## To-do item
Starting at the line with "Frame 460: 49241.8 -> 49225.6", set down each line of the entries below through the last one, exactly as it stands.

## Extracted data
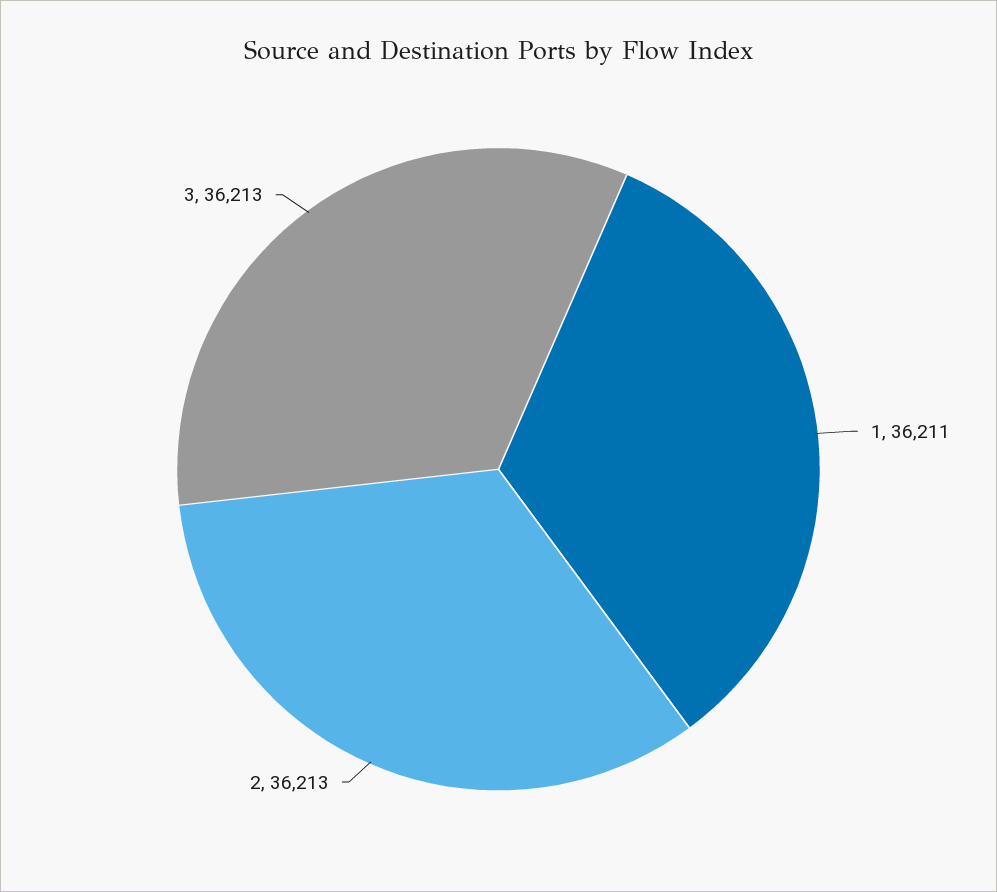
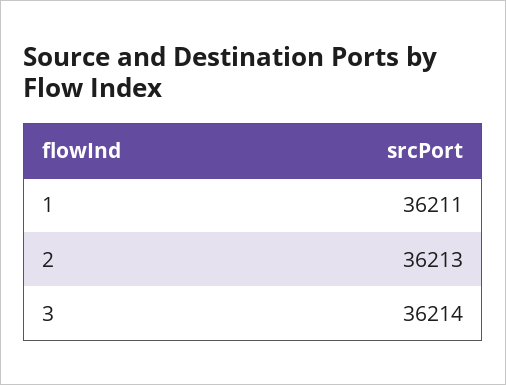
3: 36213 -> 36214

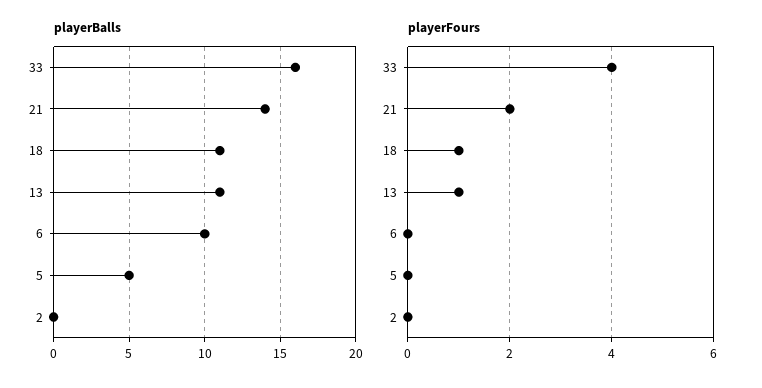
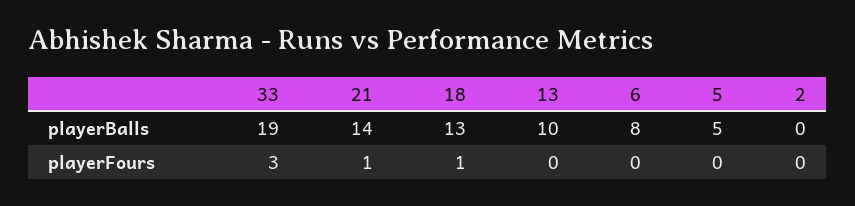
playerBalls, 33: 16 -> 19
playerBalls, 18: 11 -> 13
playerBalls, 13: 11 -> 10
playerBalls, 6: 10 -> 8
playerFours, 33: 4 -> 3
playerFours, 21: 2 -> 1
playerFours, 13: 1 -> 0

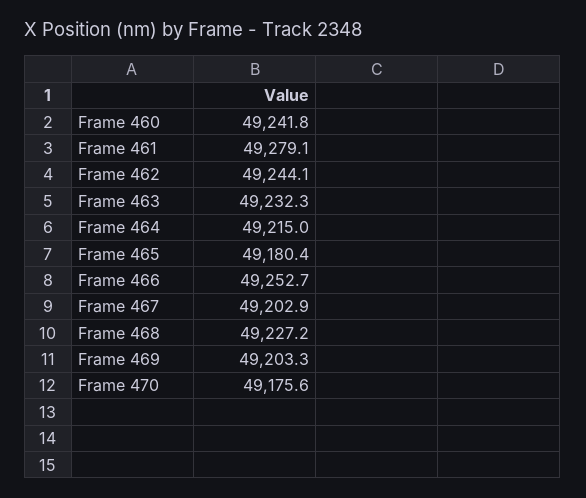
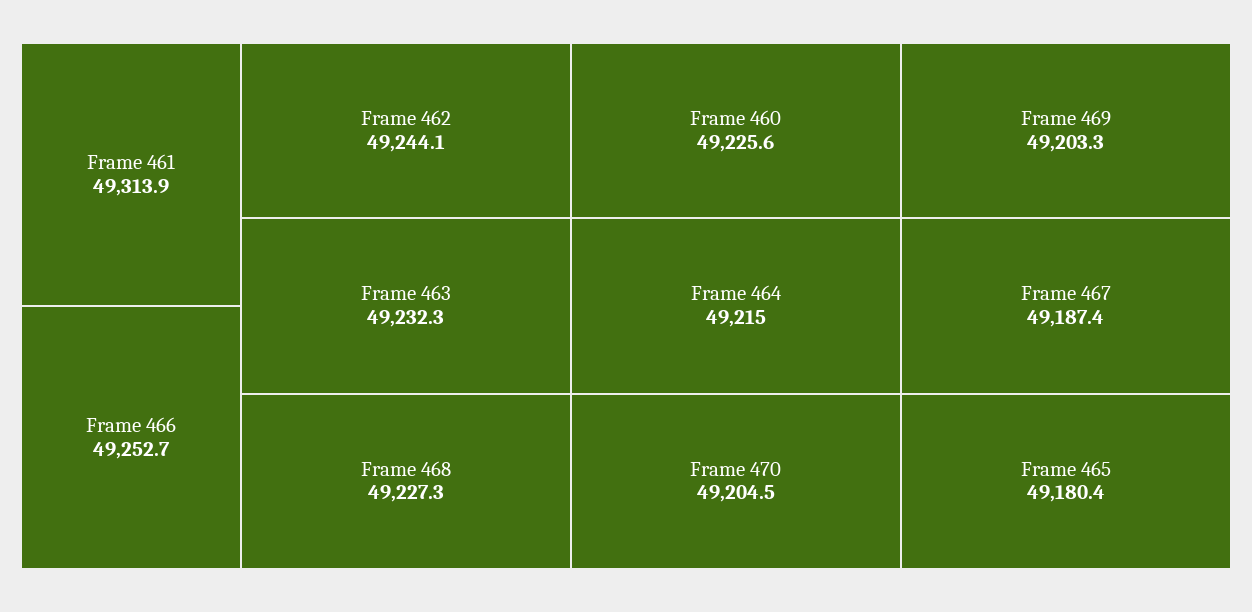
Frame 460: 49241.8 -> 49225.6
Frame 461: 49279.1 -> 49313.9
Frame 467: 49202.9 -> 49187.4
Frame 468: 49227.2 -> 49227.3
Frame 470: 49175.6 -> 49204.5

## The answer
Frame 460: 49241.8 -> 49225.6
Frame 461: 49279.1 -> 49313.9
Frame 467: 49202.9 -> 49187.4
Frame 468: 49227.2 -> 49227.3
Frame 470: 49175.6 -> 49204.5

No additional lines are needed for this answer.